倉庫ロボットのタスクの実行の例で、倉庫シナリオのパス計画と移動のワークフローを確認。
Simulink を使用した Gazebo による差動駆動型ロボットの制御の例で、Gazebo でのセンサー データの収集とロボットの制御の基本的な手順を確認。
Gazebo プラグインをインストールします。詳細については、Simulink と Gazebo 間のコシミュレーションの実行の例の「Gazebo プラグインの手動インストール」を参照してください。
モデルの概要
モデルを開きます。
open_system('simulateWarehouseRobotInGazebo.slx')
モデルは次の要素に分けることができます。
検知: Gazebo のセンサーからデータを読み取ります。
スケジュール: パッケージを配達するロボットに、パッケージを割り当ててそのパスを計画します。
制御: 事前定義されたパスに追従して障害物を避けるためのコマンドを生成します。
作動: 環境内でロボットを作動させるコマンドを Gazebo に送信します。
スケジュール
ロボットは、充電ステーション、荷積みステーション、荷降ろしステーションの間を移動するタスクをスケジューラに従って実行します。
検知
現在のロボットの姿勢、車輪速度、および距離センサーの読み取り値が、Gazebo のシミュレーション環境から読み取られます。以下の図は、Read From Gazebo Sensors サブシステムの展開ビューです。
制御
コントローラーは、Pure Pursuit ブロックを使用してウェイポイントに追従するための制御コマンドを生成します。ロボット上の距離センサーがしきい値 avoidCollisionDistance
内に障害物を検出した場合、ロボットは停止します。また、ロボットは、ゴールに十分に近付いたときにも停止します。
作動
生成された制御コマンドに基づいて、"Pioneer Wheel Control" サブシステムが各車輪のトルク値を生成します。トルクは ApplyJointTorque
コマンドとして適用されます。
設定
倉庫施設
例のマップ ファイル map
を読み込みます。これは、倉庫内の占有スペースを示す logical 値の行列です。この行列を反転させてフリー スペースを示し、binaryOccupancyMap
オブジェクトを作成します。1 メートルあたり 100 セルの分解能を指定します。
マップは、Building Editor を使用して、下記と同じスケーリング係数で作成された warehouseExtensions.world
ファイルに基づいています。マップの .png
ファイルは、collision_map_creator_plugin
プラグインを使用してマップ行列を生成することで作成できます。プラグインのインストール方法の詳細については、Collision Map Creator Plugin を参照してください。

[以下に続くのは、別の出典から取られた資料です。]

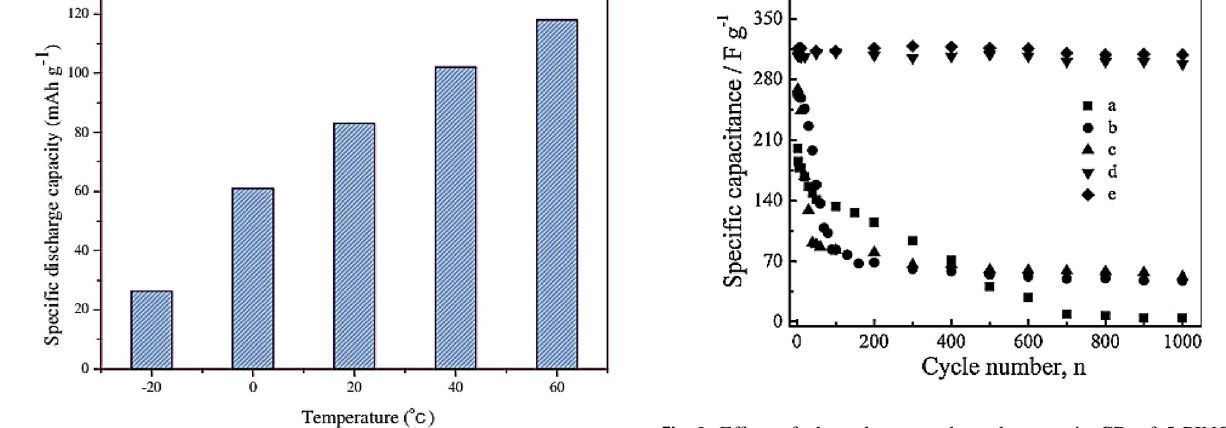
Fig. 8 Effect of electrolytes on the galvanostatic CD of 5-PINC: a ACN/LiClO 4 , b Na 2 SO 4 , c KCl, d H 2 SO 4 , and e HClO 4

mapScalingFactor = 100; load gazeboWarehouseMap.mat map logicalMap = ~map; map = binaryOccupancyMap(logicalMap,mapScalingFactor); show(map)
倉庫内にある充電ステーション、仕分けステーションおよび棚近くの荷降ろし場所の xy 位置を割り当てます。選択された値は、Gazebo のシミュレートされたワールドに基づいています。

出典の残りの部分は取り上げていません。